[DATA EXCERPTS Boundary: Start]

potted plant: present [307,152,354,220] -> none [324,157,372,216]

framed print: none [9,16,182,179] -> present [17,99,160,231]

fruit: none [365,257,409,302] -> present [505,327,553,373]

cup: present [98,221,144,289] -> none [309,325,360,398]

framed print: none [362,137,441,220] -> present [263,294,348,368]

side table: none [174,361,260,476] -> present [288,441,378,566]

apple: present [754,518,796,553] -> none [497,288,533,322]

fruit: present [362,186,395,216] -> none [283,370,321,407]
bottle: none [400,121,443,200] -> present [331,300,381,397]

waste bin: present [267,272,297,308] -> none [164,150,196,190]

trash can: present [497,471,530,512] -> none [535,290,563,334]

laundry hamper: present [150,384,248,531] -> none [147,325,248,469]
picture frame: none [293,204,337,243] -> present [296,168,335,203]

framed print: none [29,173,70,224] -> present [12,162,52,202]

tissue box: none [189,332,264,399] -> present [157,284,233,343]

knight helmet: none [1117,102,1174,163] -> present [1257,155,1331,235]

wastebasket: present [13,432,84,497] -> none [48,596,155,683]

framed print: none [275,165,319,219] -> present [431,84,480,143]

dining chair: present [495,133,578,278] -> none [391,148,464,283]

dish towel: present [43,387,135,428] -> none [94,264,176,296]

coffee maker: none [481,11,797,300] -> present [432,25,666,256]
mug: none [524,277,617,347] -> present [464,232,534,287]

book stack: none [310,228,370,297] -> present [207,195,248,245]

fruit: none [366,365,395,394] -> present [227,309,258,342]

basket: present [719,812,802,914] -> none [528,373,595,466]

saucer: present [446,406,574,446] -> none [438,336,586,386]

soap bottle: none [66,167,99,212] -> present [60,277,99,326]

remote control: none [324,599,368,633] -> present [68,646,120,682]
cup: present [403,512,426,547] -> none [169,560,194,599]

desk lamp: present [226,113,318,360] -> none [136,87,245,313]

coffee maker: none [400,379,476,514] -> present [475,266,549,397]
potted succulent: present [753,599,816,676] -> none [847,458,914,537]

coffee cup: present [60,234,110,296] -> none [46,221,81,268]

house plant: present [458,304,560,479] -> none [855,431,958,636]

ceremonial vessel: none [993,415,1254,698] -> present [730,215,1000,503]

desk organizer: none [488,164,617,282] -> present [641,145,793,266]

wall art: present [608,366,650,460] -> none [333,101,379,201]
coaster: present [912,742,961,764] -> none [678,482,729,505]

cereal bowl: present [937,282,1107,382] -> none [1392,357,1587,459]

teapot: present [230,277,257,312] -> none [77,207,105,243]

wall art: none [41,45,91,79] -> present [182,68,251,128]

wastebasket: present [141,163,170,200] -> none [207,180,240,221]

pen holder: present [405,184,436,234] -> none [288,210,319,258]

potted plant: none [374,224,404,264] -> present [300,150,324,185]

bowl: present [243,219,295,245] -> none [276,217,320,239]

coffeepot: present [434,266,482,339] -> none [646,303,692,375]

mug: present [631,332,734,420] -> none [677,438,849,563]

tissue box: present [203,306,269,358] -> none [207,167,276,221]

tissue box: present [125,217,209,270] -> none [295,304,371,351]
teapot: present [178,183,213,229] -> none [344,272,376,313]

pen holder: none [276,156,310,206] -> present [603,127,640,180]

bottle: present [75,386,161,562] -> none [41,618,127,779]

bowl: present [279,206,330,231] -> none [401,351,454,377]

[DATA EXCERPTS Boundary: End]

PROBLEM → Within the entries above, find the string "print" and return each line that holds it.

SOLVED EXERCISE →
framed print: none [9,16,182,179] -> present [17,99,160,231]
framed print: none [362,137,441,220] -> present [263,294,348,368]
framed print: none [29,173,70,224] -> present [12,162,52,202]
framed print: none [275,165,319,219] -> present [431,84,480,143]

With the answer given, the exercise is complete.